Using a REPL to Develop … a REPL

July 22, 2015

Previously, Planck (and Replete), were bypassing the ClojureScript cljs.build.api in order to put together early working bootstrapped ClojureScript environments based on unreleased code from ClojureScript master.




Now that support for bootstrapped ClojureScript is starting to land in master—in the cljs.js namespace—I've started revising Planck to use this namespace instead of having it roll its own homegrown solution. (One nice consequence is that the previous build script, which involved about 60 lines of Clojure, is now a single call to api/build that looks like this

(api/build (api/inputs "src")
  {:output-dir "out"
   :output-to  "out/main.js"})

and where previously in planck.core it would have to explicitly make the appropriate calls to read, analyze, compile, and evaluate, it can use the simpler cljs.js/eval-str that is now in master.

To help sort out kinks in the new cljs.js API, I've been updating Planck now, rather than later, so that it can help serve as a sample client of this new API, putting it through its paces.

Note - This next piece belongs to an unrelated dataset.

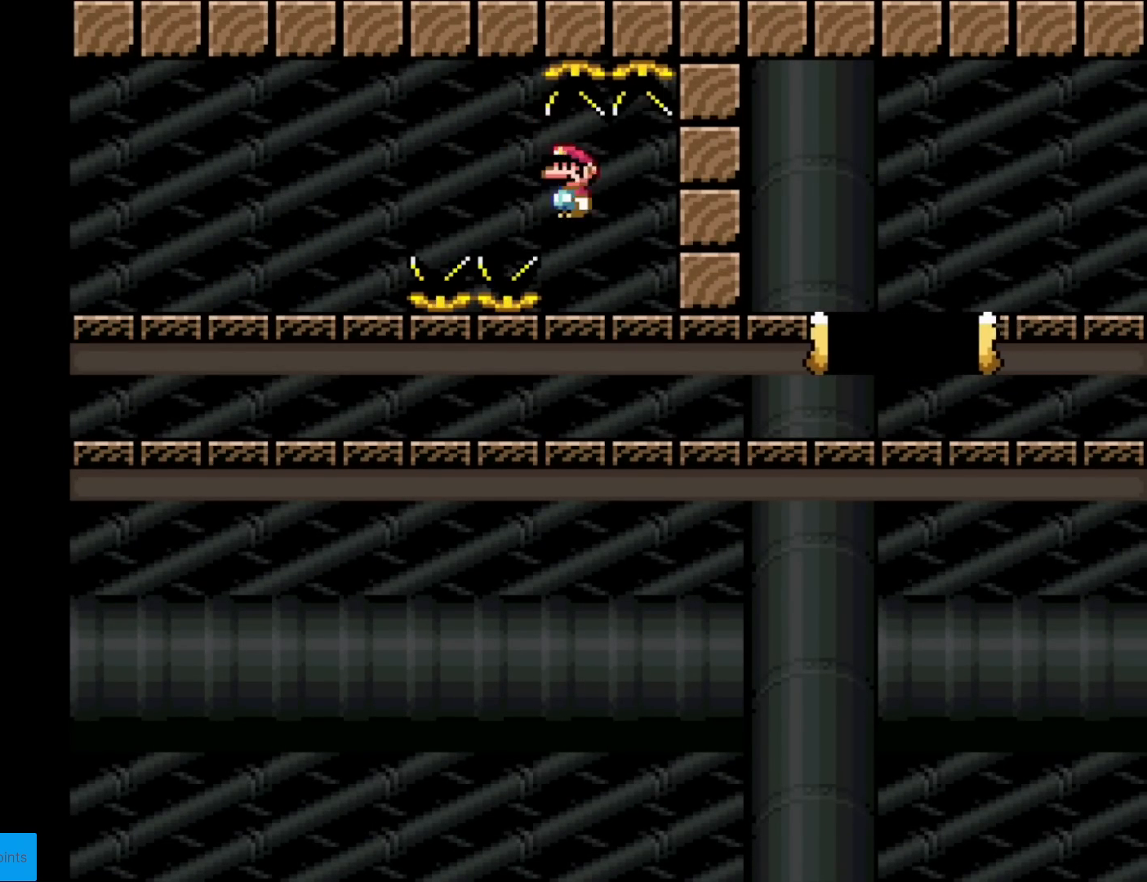
{"buttons": ["A", "X", "DPAD_RIGHT"], "events": []}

Having said that, since cljs.js is still under development, it is evolving, and I'm having Planck track changes closely. And given that Planck is a bootstrapped ClojureScript environment and a little off the beaten path, I fell back into the natural pattern of keeping things as simple as possible:

  1. Build it
  2. Re-run it in Xcode
  3. See that it breaks in some way
  4. Add some println statement
  5. Go to 1.

Ugh. We've all been there before.

But wait! Planck was built by reusing Ambly to bring up the ClojureScript environment in OS X JavaScriptCore. Because of this, it is possible to break this cycle and simply use the Ambly ClojureScript REPL to establish a REPL connection into the Planck REPL for development.

Here is a pic showing it (Xcode on the left, Cursive in the middle, Ambly on the right):




How's that for metacircular? A ClojureScript JVM REPL being used to work on a ClojureScript JS REPL!

Actually, it is not that complicated, but I think it is really cool.